A consistent atheist

Peter Singer is a bioethicist at Princeton University; he favours infanticide, euthanasia and animal rights:

Singer is a mild-mannered fellow who speaks calmly and lucidly. Yet you wouldn’t have to read his work too long to find his extreme positions. He cheerfully advocates infanticide and euthanasia and, in almost the same breath, favors animal rights. Even most liberals would have qualms about third-trimester abortions; Singer does not hesitate to advocate what may be termed fourth-trimester abortions, i.e., the killing of infants after they are born.

Singer writes, “My colleague Helga Kuhse and I suggest that a period of 28 days after birth might be allowed before an infant is accepted as having the same right to life as others.” Singer argues that even pigs, chickens, and fish have more signs of consciousness and rationality-and, consequently, a greater claim to rights-than do fetuses, newborn infants, and people with mental disabilities. “Rats are indisputably more aware of their surroundings, and more able to respond in purposeful and complex ways to things they like or dislike, than a fetus at 10- or even 32-weeks gestation. … The calf, the pig, and the much-derided chicken come out well ahead of the fetus at any stage of pregnancy.”

To his credit, Singer does exhibit more consistency than other popular atheists like Dawkins and Hitchens, both of whom wish to largely retain the ethical framework of Christianity while denying its truth.

Of course, Singer is still holding back somewhat since he isn’t yet advocating the use of discarded humanity for food; I expect that is coming.

Cuddly atheists like Dawkins and Hitchens are determined to demonstrate that there is no God; it is ironic, then, that one of their number has gone a long way to proving that there is a devil.

To improve decorum, hospice chaplain is not allowed to use the word "God"

A chaplain at Hospice by the Sea in Boca Raton has resigned because she is not allowed to use the word ‘God’. Not a nurse or a doctor, a chaplain:

A chaplain at Hospice by the Sea in Boca Raton has resigned, she says, over a ban on use of the words “God” or “Lord” in public settings.

Chaplains still speak freely of the Almighty in private sessions with patients or families but, the Rev. Mirta Signorelli said: “I can’t do chaplain’s work if I can’t say ‘God’ – if I’m scripted.”

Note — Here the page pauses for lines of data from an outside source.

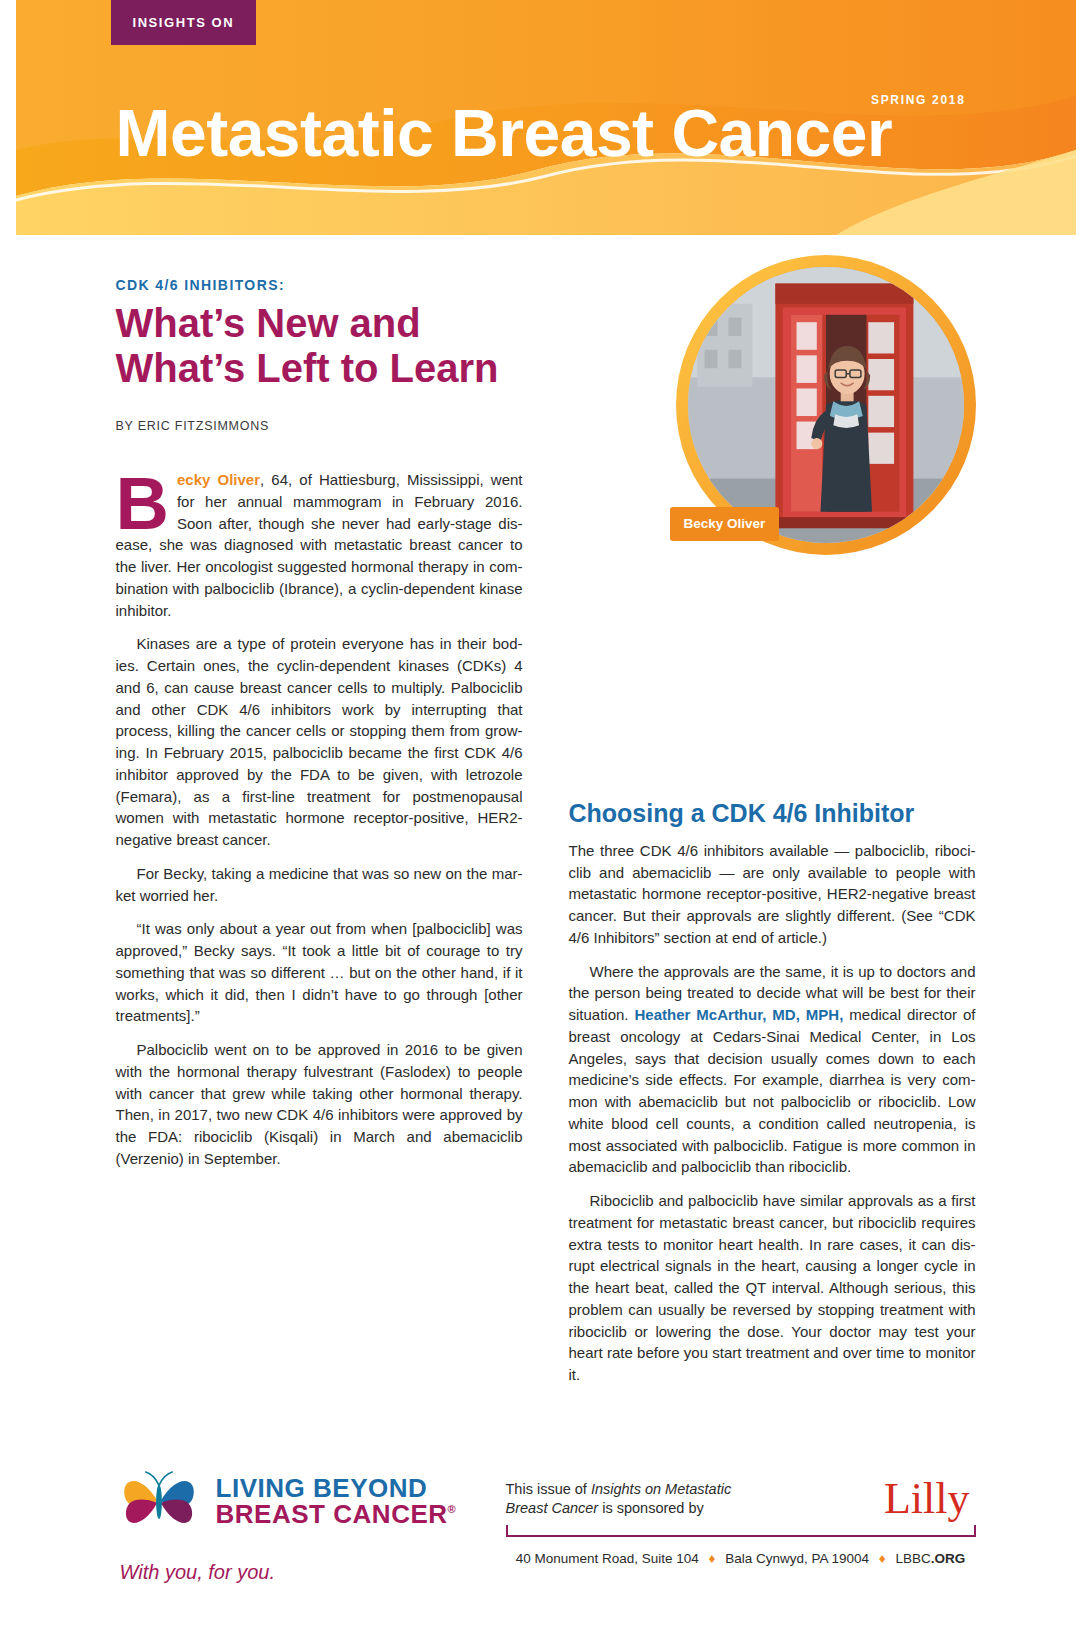Insights on
Spring 2018
Metastatic Breast Cancer
Becky Oliver
CDK 4/6 Inhibitors:
What’s New and
What’s Left to Learn
By Eric Fitzsimmons
Becky Oliver, 64, of Hattiesburg, Mississippi, went for her annual mammogram in February 2016. Soon after, though she never had early-stage disease, she was diagnosed with metastatic breast cancer to the liver. Her oncologist suggested hormonal therapy in combination with palbociclib (Ibrance), a cyclin-dependent kinase inhibitor.
Kinases are a type of protein everyone has in their bodies. Certain ones, the cyclin-dependent kinases (CDKs) 4 and 6, can cause breast cancer cells to multiply. Palbociclib and other CDK 4/6 inhibitors work by interrupting that process, killing the cancer cells or stopping them from growing. In February 2015, palbociclib became the first CDK 4/6 inhibitor approved by the FDA to be given, with letrozole (Femara), as a first-line treatment for postmenopausal women with metastatic hormone receptor-positive, HER2-negative breast cancer.
For Becky, taking a medicine that was so new on the market worried her.
“It was only about a year out from when [palbociclib] was approved,” Becky says. “It took a little bit of courage to try something that was so different … but on the other hand, if it works, which it did, then I didn’t have to go through [other treatments].”
Palbociclib went on to be approved in 2016 to be given with the hormonal therapy fulvestrant (Faslodex) to people with cancer that grew while taking other hormonal therapy. Then, in 2017, two new CDK 4/6 inhibitors were approved by the FDA: ribociclib (Kisqali) in March and abemaciclib (Verzenio) in September.
Choosing a CDK 4/6 Inhibitor
The three CDK 4/6 inhibitors available — palbociclib, ribociclib and abemaciclib — are only available to people with metastatic hormone receptor-positive, HER2-negative breast cancer. But their approvals are slightly different. (See “CDK 4/6 Inhibitors” section at end of article.)
Where the approvals are the same, it is up to doctors and the person being treated to decide what will be best for their situation. Heather McArthur, MD, MPH, medical director of breast oncology at Cedars-Sinai Medical Center, in Los Angeles, says that decision usually comes down to each medicine’s side effects. For example, diarrhea is very common with abemaciclib but not palbociclib or ribociclib. Low white blood cell counts, a condition called neutropenia, is most associated with palbociclib. Fatigue is more common in abemaciclib and palbociclib than ribociclib.
Ribociclib and palbociclib have similar approvals as a first treatment for metastatic breast cancer, but ribociclib requires extra tests to monitor heart health. In rare cases, it can disrupt electrical signals in the heart, causing a longer cycle in the heart beat, called the QT interval. Although serious, this problem can usually be reversed by stopping treatment with ribociclib or lowering the dose. Your doctor may test your heart rate before you start treatment and over time to monitor it.
LIVING BEYOND BREAST CANCER®
With you, for you.
This issue of Insights on Metastatic Breast Cancer is sponsored by
Lilly
40 Monument Road, Suite 104 ♦ Bala Cynwyd, PA 19004 ♦ LBBC.ORG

Hospice CEO Paula Alderson said the ban on religious references applies only to the inspirational messages that chaplains deliver in staff meetings. The hospice remains fully comfortable with ministers, priests and rabbis offering religious counsel to the dying and grieving.

“I was sensitive to the fact that we don’t impose religion on our staff, and that it is not appropriate in the context of a staff meeting to use certain phrases or ‘God’ or ‘Holy Father,’ because some of our staff don’t believe at all,” Alderson said.

Signorelli said that she and other chaplains were told Feb. 23 to “cease and desist from using God in prayers.”

Signorelli said her supervisor recently singled her out for delivering a spiritual reflection in the chapel that included the word “Lord” and had “a Christian connotation.”

“But that was the 23rd Psalm,” Signorelli said – not, strictly speaking, Christian, as it appears in the Old Testament.

“And I am well aware that there were people from the Jewish tradition in attendance. I didn’t say Jesus or Allah or Jehovah. I used ‘Lord’ and ‘God,’ which I think are politically correct. I think that’s as generic as you can get.”

Signorelli resigned Feb. 25.

None of the six other chaplains objected to the ban on God’s name, she said.

Alderson said she was surprised by Signorelli’s reaction to what she characterized as a minor administrative directive aimed solely at improving the decorum of monthly staff meetings, where the desired tone from a chaplain should be motivational, not religious.

Alderson said it started after she asked a chaplain – not Signorelli – to say something “inspirational” and “thought-provoking” at a staff meeting. The remarks did not strike the secular tone she wanted, Alderson said. So, “I issued some guidelines.”

The obvious question that comes to mind is, why does the hospice employ chaplains if they don’t want them to talk about God? Asking a chaplain to motivate people, but refusing to allow her to refer to that which motivates her, is like asking Richard Dawkins to explain evolution without mentioning Darwin.